TAREA PENDIENTE 1
Transcribe del fragmento sobre el segundo domingo de Cuaresma el pasaje que comienza con "Segundo domingo de" y sigue hasta "24,6. 2. 22).", sin cambiar nada.

FRAGMENTO SELECCIONADO
================
Segundo domingo de Cuaresma
Antífona de entrada
Oigo en mi corazón: «Buscad mi rostro». Tu rostro buscaré, Señor. No me escondas tu rostro (Sal 26,8-9).
O bien:
Recuerda, Señor, que tu ternura y tu misericordia son eternas. Que no triunfen de nosotros nuestros enemigos; sálvanos, Dios de Israel, de todos nuestros peligros (cf. Sal 24,6. 2. 22).
Oración colecta
Oh, Dios, que nos has mandado escuchar a tu Hijo amado, alimenta nuestro espíritu con tu palabra; para que, con mirada limpia, contemplemos gozosos la gloria de tu rostro. Por nuestro Señor Jesucristo.
Lectura del libro del Génesis - 22,1-2. 9a. 10-13. 15-18
En aquellos días, Dios puso a prueba a Abraham. Le dijo: «¡Abraham!» Él respondió: «Aquí estoy». Dios dijo: «Toma a tu hijo único, al que amas, a Isaac, y vete a la tierra de Moria y ofrécemelo allí en holocausto en uno de los montes que yo te indicaré». Cuando llegaron al sitio que le había dicho Dios, Abraham levantó allí el altar y apiló la leña, luego ató a su hijo Isaac y lo puso sobre el altar, encima de la leña. Entonces Abraham alargó la mano y tomó el cuchillo para degollar a su hijo. Pero el ángel del Señor le gritó desde el cielo: «¡Abraham, Abraham!» Él contestó: «Aquí estoy». El ángel le ordenó: «No alargues la mano contra el muchacho ni le hagas nada. Ahora he comprobado que temes a Dios, porque no te has reservado a tu hijo, a tu único hijo». Abraham levantó los ojos y vio un carnero enredado por los cuernos en la maleza. Se acercó, tomó el carnero y lo ofreció en holocausto en lugar de su hijo. El ángel del Señor llamó a Abraham por segunda vez desde el cielo y le dijo: «Juro por mí mismo, oráculo del Señor: por haber hecho esto, por no haberte reservado tu hijo, tu hijo único, te colmaré de bendiciones y multiplicaré a tus descendientes como las estrellas del cielo y como la arena de la playa. Tus descendientes conquistarán las puertas de sus enemigos. Todas las naciones de la tierra se bendecirán con tu descendencia, porque has escuchado mi voz».
================
TAREA PENDIENTE 2
Vuelve a escribir, por favor, tal cual las filas de abajo, empezando por la fila que contiene "بسته آموزشی جامع پیش بینی بورس با" y siguiendo hasta la fila que contiene "Доступні дві версії: з латуні та алюмінію.", ambas incluidas.
================
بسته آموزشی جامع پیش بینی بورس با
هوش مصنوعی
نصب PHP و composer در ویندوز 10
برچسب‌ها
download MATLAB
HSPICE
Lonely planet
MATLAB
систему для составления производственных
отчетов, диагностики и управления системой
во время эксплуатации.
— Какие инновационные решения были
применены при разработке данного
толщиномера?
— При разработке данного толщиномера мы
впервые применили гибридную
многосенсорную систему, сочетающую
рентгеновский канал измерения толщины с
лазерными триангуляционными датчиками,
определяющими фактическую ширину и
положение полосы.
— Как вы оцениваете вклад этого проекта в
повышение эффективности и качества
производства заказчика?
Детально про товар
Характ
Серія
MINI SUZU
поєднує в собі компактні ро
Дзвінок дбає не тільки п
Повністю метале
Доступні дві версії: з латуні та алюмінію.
================
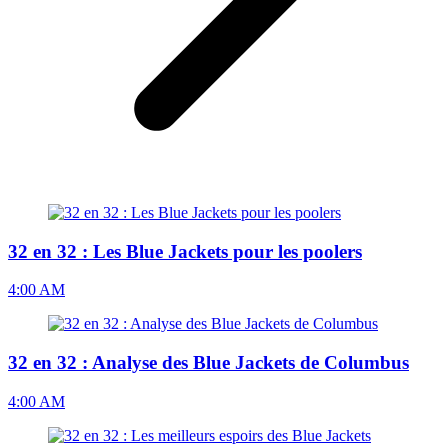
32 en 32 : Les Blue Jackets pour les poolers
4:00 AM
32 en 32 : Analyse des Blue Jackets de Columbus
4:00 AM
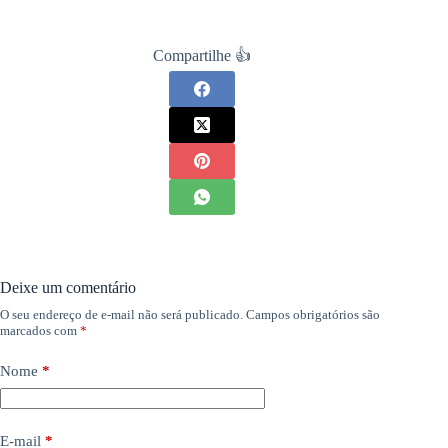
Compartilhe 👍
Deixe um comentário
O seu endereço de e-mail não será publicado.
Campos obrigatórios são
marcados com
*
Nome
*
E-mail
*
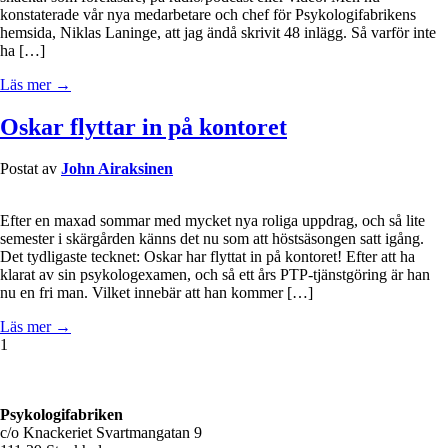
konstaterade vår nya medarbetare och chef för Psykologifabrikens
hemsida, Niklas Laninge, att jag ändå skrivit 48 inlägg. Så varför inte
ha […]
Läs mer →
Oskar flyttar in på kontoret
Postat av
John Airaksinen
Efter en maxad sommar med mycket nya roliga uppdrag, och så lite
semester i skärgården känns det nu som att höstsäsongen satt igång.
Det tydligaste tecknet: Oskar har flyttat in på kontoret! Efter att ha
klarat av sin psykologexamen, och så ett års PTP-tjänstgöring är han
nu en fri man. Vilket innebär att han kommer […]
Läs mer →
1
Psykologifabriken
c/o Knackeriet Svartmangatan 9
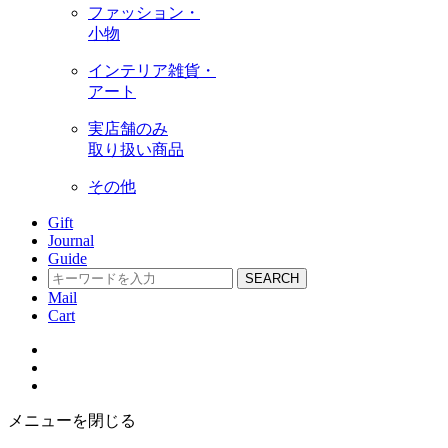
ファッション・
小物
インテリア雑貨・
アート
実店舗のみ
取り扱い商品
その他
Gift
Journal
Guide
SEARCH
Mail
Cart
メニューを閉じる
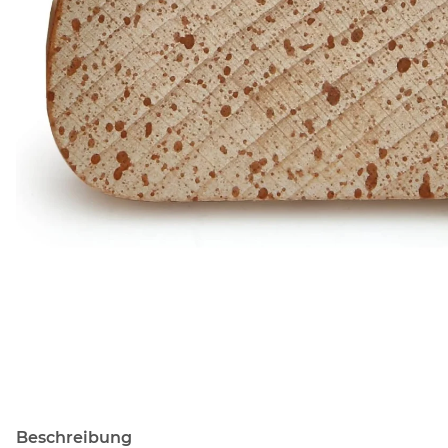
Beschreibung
================
RESPUESTA ESCRITA 1
Segundo domingo de Cuaresma
Antífona de entrada
Oigo en mi corazón: «Buscad mi rostro». Tu rostro buscaré, Señor. No me escondas tu rostro (Sal 26,8-9).
O bien:
Recuerda, Señor, que tu ternura y tu misericordia son eternas. Que no triunfen de nosotros nuestros enemigos; sálvanos, Dios de Israel, de todos nuestros peligros (cf. Sal 24,6. 2. 22).

RESPUESTA ESCRITA 2
بسته آموزشی جامع پیش بینی بورس با
هوش مصنوعی
نصب PHP و composer در ویندوز 10
برچسب‌ها
download MATLAB
HSPICE
Lonely planet
MATLAB
систему для составления производственных
отчетов, диагностики и управления системой
во время эксплуатации.
— Какие инновационные решения были
применены при разработке данного
толщиномера?
— При разработке данного толщиномера мы
впервые применили гибридную
многосенсорную систему, сочетающую
рентгеновский канал измерения толщины с
лазерными триангуляционными датчиками,
определяющими фактическую ширину и
положение полосы.
— Как вы оцениваете вклад этого проекта в
повышение эффективности и качества
производства заказчика?
Детально про товар
Характ
Серія
MINI SUZU
поєднує в собі компактні ро
Дзвінок дбає не тільки п
Повністю метале
Доступні дві версії: з латуні та алюмінію.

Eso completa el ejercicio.